What Can We Make from All This M&A Activity?
Recent Deal Flurry Highlights Investor Appetite for Cost Savings and Recurring Revenue
February was a record month for headline transactions in the RIA industry. Peter Mallouk sold a substantial stake in Creative Planning to PE firm General Atlantic on February 12. Less than a week later, Franklin Templeton agreed to buy rival asset manager Legg Mason for $6.5 billion, and Morgan Stanley purchased online broker E-Trade for $13 billion just a few days ago.
Interestingly enough, the smallest and least heralded deal, General Atlantic’s minority interest purchase of Creative Planning, is probably the most notable from our perspective since our clients are typically more similar to CP than Franklin, E-Trade, and LM in terms of size and product offering.
Still, we can’t dismiss the implications of these larger transactions and what they say about two sectors of the investment management industry that many analysts believe are dying – active management and discount brokerage. The Franklin / Legg deal was touted as being more about “offense not defense” according to Franklin chief Jenny Johnson, who said the acquisition was about building “an all-weather product line-up and world-class distribution platform.” While that may be the case, the reality is that both firms had suffered significant outflows and increased competition from passive funds. Combining both firms is expected to generate $200 million in cost savings and stem the tide of waning profit margins.
Morgan Stanley’s purchase of E-Trade was likely also a defensive maneuver anticipated to yield approximately $400 million in expense reductions for the Wall Street giant. It may have also been Morgan Stanley’s counter to Goldman’s purchase of United Capital last Spring in their bid to enter the mass affluent space. E-Trade’s recent financial woes are primarily attributable to falling commission revenue, which, like active management fees, have been in free fall for quite some time.
Both E-Trade’s and LM’s stock price rose over 20% upon announcement, and it naturally leads us to wonder if smaller active managers or broker businesses can expect such a windfall from a prospective acquirer. Scale still matters for most asset management firms, so consolidation rationales are always going to be there especially for an industry looking to cut costs. Brokerage firms’ commission revenue is less proportional to client assets, so bulking up just for the sake of it doesn’t make a whole lot of sense. Many of these businesses are already transitioning to an asset-based revenue model anyways, so we’re seeing fewer acquisitions of brokerage firms in general.

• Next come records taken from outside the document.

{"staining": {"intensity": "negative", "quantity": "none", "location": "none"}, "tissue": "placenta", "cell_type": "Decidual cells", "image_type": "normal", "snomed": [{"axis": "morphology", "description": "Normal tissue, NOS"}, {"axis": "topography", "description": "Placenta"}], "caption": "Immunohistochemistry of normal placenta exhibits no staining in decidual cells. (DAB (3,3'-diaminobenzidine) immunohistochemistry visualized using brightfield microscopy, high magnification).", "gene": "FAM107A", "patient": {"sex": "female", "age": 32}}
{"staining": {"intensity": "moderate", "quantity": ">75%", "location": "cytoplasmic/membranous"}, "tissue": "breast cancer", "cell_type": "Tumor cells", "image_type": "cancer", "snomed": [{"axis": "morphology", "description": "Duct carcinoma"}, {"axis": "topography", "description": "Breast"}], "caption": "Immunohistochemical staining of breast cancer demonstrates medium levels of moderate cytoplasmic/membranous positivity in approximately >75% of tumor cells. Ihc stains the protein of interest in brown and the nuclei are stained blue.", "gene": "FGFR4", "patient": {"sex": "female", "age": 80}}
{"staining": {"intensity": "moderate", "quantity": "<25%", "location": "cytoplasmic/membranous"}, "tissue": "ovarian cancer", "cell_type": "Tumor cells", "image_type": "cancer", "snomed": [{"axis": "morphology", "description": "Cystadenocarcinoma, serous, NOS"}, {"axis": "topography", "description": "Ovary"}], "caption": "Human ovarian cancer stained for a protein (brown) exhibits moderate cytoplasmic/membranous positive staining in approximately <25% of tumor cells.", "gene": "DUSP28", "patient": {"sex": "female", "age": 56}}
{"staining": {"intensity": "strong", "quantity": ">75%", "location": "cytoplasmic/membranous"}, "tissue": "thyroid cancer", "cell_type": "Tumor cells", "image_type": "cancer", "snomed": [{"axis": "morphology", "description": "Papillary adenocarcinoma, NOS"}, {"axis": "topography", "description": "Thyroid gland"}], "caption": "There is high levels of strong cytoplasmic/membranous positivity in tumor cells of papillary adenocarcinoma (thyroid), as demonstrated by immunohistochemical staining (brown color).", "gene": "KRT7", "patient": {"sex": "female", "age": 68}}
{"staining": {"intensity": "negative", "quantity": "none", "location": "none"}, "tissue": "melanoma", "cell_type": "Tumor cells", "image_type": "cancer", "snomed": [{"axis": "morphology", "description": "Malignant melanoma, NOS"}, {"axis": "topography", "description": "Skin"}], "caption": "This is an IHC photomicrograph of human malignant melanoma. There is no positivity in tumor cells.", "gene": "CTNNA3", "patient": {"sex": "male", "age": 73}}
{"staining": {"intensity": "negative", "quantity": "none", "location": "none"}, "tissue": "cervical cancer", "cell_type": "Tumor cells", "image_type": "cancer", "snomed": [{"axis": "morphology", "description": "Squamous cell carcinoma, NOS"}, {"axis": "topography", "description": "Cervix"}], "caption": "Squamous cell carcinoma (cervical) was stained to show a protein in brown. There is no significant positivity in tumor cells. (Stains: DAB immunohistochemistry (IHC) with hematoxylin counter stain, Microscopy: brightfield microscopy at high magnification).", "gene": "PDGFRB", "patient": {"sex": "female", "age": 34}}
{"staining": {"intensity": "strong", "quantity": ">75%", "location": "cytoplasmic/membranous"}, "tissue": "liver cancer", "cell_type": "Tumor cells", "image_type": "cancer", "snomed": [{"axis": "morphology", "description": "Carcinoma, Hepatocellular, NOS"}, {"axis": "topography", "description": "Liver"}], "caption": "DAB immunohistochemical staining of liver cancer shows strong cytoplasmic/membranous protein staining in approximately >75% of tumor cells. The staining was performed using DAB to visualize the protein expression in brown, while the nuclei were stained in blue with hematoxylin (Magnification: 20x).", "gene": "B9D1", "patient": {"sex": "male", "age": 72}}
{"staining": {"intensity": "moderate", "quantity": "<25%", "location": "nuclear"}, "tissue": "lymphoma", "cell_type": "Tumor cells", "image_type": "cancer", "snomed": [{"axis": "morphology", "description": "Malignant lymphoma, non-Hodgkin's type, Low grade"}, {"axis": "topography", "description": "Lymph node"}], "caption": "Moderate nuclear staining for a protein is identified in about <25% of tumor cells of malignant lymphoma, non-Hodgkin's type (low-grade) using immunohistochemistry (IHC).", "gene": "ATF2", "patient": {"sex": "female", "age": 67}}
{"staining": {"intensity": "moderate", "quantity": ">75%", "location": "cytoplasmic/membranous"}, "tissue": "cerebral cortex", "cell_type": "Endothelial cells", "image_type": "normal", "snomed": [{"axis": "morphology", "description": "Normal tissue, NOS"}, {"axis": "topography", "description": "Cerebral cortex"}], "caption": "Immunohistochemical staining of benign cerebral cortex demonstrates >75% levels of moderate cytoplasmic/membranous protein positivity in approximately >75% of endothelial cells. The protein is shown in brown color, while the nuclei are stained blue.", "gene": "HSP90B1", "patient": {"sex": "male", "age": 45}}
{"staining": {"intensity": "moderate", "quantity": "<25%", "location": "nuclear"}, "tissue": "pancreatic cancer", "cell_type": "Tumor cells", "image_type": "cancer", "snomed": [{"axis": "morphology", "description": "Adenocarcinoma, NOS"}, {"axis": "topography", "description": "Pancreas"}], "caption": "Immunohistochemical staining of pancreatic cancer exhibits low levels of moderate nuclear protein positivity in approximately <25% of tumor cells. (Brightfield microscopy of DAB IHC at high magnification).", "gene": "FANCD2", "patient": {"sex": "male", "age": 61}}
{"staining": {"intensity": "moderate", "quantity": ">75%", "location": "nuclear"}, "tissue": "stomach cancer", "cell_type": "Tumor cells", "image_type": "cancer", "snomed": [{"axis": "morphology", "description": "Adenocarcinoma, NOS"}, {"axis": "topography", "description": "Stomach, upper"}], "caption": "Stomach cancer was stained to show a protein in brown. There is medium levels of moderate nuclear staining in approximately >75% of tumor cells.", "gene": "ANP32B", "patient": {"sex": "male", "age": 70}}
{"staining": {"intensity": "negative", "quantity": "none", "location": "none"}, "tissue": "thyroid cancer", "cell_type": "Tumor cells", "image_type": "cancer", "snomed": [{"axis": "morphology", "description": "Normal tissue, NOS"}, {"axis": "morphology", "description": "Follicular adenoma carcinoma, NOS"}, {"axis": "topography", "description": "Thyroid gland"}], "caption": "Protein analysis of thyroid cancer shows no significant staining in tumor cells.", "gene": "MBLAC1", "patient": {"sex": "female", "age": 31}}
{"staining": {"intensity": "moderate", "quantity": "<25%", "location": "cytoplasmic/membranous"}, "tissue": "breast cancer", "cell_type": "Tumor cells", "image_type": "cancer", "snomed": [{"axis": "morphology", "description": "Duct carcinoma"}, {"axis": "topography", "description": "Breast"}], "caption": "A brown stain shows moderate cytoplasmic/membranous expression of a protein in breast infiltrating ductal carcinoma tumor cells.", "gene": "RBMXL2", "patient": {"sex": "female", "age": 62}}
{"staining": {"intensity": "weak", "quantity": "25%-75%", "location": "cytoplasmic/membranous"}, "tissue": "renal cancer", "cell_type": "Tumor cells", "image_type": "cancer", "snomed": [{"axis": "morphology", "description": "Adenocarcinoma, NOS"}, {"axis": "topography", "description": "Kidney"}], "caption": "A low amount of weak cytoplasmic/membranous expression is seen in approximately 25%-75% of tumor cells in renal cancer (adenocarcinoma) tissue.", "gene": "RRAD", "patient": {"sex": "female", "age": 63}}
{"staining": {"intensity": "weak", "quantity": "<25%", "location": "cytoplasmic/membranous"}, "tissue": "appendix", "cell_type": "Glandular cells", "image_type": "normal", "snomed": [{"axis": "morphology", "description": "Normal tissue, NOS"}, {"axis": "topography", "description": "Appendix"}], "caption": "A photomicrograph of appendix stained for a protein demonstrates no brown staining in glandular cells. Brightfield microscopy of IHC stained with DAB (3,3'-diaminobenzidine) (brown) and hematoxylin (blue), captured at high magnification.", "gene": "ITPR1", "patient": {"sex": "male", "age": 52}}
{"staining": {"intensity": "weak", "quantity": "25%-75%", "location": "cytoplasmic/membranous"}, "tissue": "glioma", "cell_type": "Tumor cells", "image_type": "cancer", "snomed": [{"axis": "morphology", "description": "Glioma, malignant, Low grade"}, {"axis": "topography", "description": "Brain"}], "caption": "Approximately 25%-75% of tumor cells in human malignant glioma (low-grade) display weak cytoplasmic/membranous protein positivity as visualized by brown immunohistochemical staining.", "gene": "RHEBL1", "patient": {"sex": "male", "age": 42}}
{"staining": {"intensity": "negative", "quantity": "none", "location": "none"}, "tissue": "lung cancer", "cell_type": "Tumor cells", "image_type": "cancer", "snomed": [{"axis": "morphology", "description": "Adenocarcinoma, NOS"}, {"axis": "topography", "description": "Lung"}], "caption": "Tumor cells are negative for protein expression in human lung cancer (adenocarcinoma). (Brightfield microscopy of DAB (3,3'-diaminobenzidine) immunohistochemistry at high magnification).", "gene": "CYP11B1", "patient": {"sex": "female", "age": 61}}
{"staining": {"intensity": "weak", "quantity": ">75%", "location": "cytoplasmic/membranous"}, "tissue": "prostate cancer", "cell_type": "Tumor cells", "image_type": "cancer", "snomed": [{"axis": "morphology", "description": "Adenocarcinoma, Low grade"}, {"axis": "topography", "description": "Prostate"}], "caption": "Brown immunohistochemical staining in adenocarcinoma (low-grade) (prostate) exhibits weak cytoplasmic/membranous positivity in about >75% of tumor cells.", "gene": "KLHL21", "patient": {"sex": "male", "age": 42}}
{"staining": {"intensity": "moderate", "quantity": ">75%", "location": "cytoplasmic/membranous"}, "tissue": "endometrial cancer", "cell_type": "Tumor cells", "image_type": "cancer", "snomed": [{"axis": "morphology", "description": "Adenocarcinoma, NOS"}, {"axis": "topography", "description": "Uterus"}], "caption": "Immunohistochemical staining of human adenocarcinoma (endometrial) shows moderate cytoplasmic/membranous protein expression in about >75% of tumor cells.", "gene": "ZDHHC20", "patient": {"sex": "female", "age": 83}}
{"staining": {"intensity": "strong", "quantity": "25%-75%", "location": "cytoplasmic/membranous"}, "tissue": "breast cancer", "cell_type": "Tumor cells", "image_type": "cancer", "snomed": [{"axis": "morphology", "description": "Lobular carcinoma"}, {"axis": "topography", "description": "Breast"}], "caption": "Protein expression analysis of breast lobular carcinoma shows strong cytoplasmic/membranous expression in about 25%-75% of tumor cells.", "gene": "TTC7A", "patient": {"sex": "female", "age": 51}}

Even with asset manager deal-making holding up, the sector’s recent uptick in M&A activity is largely attributable to a growing interest in wealth management firms. The driving force behind this increase is strong demand from RIA consolidators, PE firms, and strategic acquirers that are drawn to the sector’s recurring revenue model and sticky clientele base. The lack of internal succession planning is another catalyst as founding partners look to outside buyers to cash out.
Despite this uptick, there are still numerous challenges to sustaining this level of M&A growth for the RIA industry. Consolidating RIAs, which are typically something close to “owner-operated” businesses, is no easy task. The risks include cultural incompatibility, lack of management incentive, and size-impeding alpha generation. Minority interest acquisitions (à la Creative Planning) sidestep some of these challenges, but the risks are harder to avoid in control acquisitions. Well-structured deals and effective integration strategies can help mitigate risks and align interests, but only to an extent.
And yet, with over 12,000 RIAs currently operating in the U.S., the industry is still very fragmented and ripe for consolidation. Given the uncertainty of asset flows in the sector, we expect firms to continue to seek bolt-on acquisitions that offer scale and known cost savings from back-office efficiencies. Expanding distribution footprints and product offerings will also continue to be a key acquisition rationale as firms struggle with organic growth and margin compression. An aging ownership base is another impetus.
The performance of the broader market will also be a key consideration for both buyers and sellers in the coming year. The current downturn from the Coronavirus could curtail the recent momentum or spur buyers to negotiate lower pricing. We’ll let you know how it all shakes out.